When you want to convey your feelings and views, use the stance and avoid exaggeration’s such as, ”you always” or “you never” and do not use hints or leading questions. Share information, reasoning and experience behind your views. Help the other person to understand you by having them paraphrase, or ask how they see it differently. Be prepared to listen even if you disagree with points that have been made. It lowers defences and enables greater understanding.
Other perspective
It can be easy to get caught up in your own perspective and how you feel, especially if you’ve been hurt or feeling awkward about something. Most conversations fail when people try to describe the problem from their own perspective and lead to identity crisis. This implies a judgment about the other person and so provokes a defensive response. Not being open to other perspective makes conversations difficult because they threaten and challenge a person’s identity, question their competency or their goodness.
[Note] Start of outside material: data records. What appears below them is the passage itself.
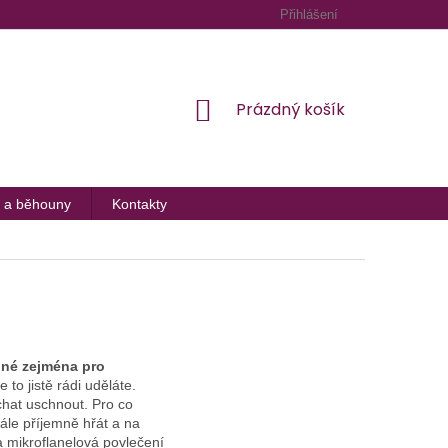
Přihlášení
NÁKUPNÍ
Prázdný košík
KOŠÍK
 a běhouny
Kontakty
dné zejména pro
 to jistě rádi uděláte.
chat uschnout. Pro co
ále příjemně hřát a na
 mikroflanelová povlečení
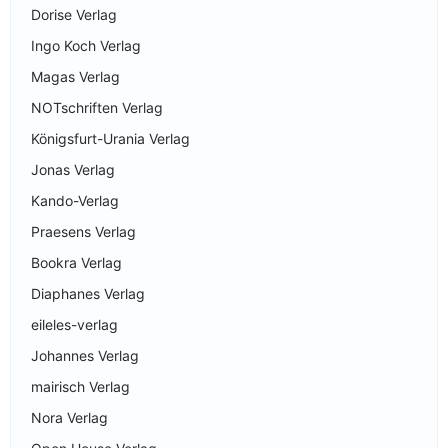
Dorise Verlag
Ingo Koch Verlag
Magas Verlag
NOTschriften Verlag
Königsfurt-Urania Verlag
Jonas Verlag
Kando-Verlag
Praesens Verlag
Bookra Verlag
Diaphanes Verlag
eileles-verlag
Johannes Verlag
mairisch Verlag
Nora Verlag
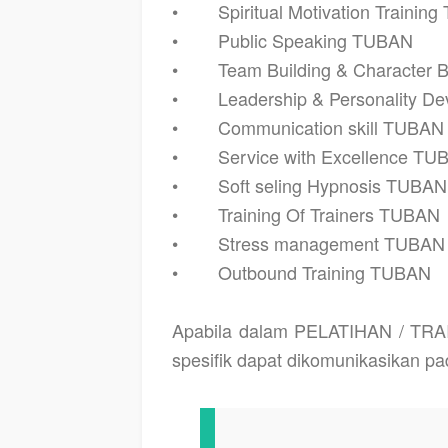
•
Spiritual Motivation Trainin
•
Public Speaking TUBAN
•
Team Building & Character 
•
Leadership & Personality 
•
Communication skill TUBAN
•
Service with Excellence TU
•
Soft seling Hypnosis TUBAN
•
Training Of Trainers TUBAN
•
Stress management TUBAN
•
Outbound Training TUBAN
Apabila dalam
PELATIHAN / TR
spesifik dapat dikomunikasikan pa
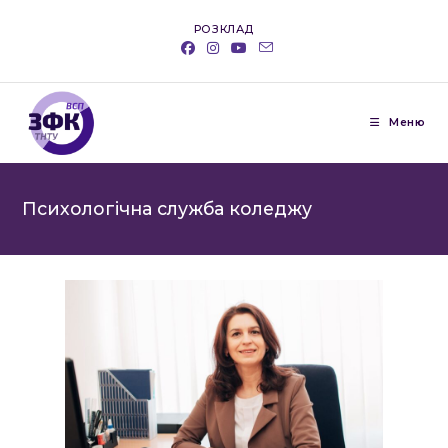
РОЗКЛАД
Меню
Психологічна служба коледжу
All-or-nothing thinking can make you more vulnerable. The more easily you admit to your own mistakes, intentions and your contribution to the problem, the more balanced you will feel during the conversation. Remind yourself of others’ limitations, and do not try to control other’s reactions. Understand that not every conversation is going to go your way and not everyone is going to agree with your point of view, but you can try to understand other’s point of view and let the other know you are acknowledging their feelings.
Positive intent
We often tend to assume that if we are hurt, the other person meant to hurt us. However, it is most unlikely and our beliefs about another’s intentions are often based on our interpretation of what the other’s intentions are. We tend to think worst of others and the best of ourselves. To avoid this, ask the other what their intent was and remain open to theirs and your own interpretation of what it really is.
Some more phrases that can help you take the conversation forward are “Here is what I am thinking..” “I come to the conclusion because..” “Do you see any flaws in my reasoning…” “I would like to hear your perspective on things…” Acknowledge other’s feelings and consider the possibility of your own complex motives. Avoid focusing on blame. Accusations cause defensiveness and obstruct our ability to learn what’s really causing the problem and to do anything to correct. Avoid accusations and if you feel accused of having bad intent, discuss what your intention truly was.
Questions for self-reflection
How do you deal with challenging and uncomfortable conversations?
What is your purpose during a difficult conversation – Is it to express your point of view or to problem-solve or to understand the other perspective?
How do you respond to conflicts or disagreements in a conversation – do you tend to avoid or be open to participate?
Did you ever resolve any disagreements with your friends or family members and was there any relational damage afterwards?
What role do you play when you are a part of uncomfortable workplace conversations- do you tend to blow things out of proportion, blame or do you try to reach an amicable solution?
How do you rate your current ability to handle difficult conversations?
Do you try to see from other or a neutral perspective in a conversation?
To conclude,
Becoming confident in having difficult conversation is a skill that takes a great deal of time and effort to develop. When you have a strong sense of your own personal set of skills, your emotions no longer hold sway over your resolve to tackle problems instead you view them as opportunities for learning, growth and development. By adopting the right approach, developing right mindset and behaviour, you will be able to maximise your ability to handle the most uncomfortable conversations effectively and steer them in right direction towards an amicable solution that is suitable to all involved.
The art of conversation is the art of hearing as well as of being heard.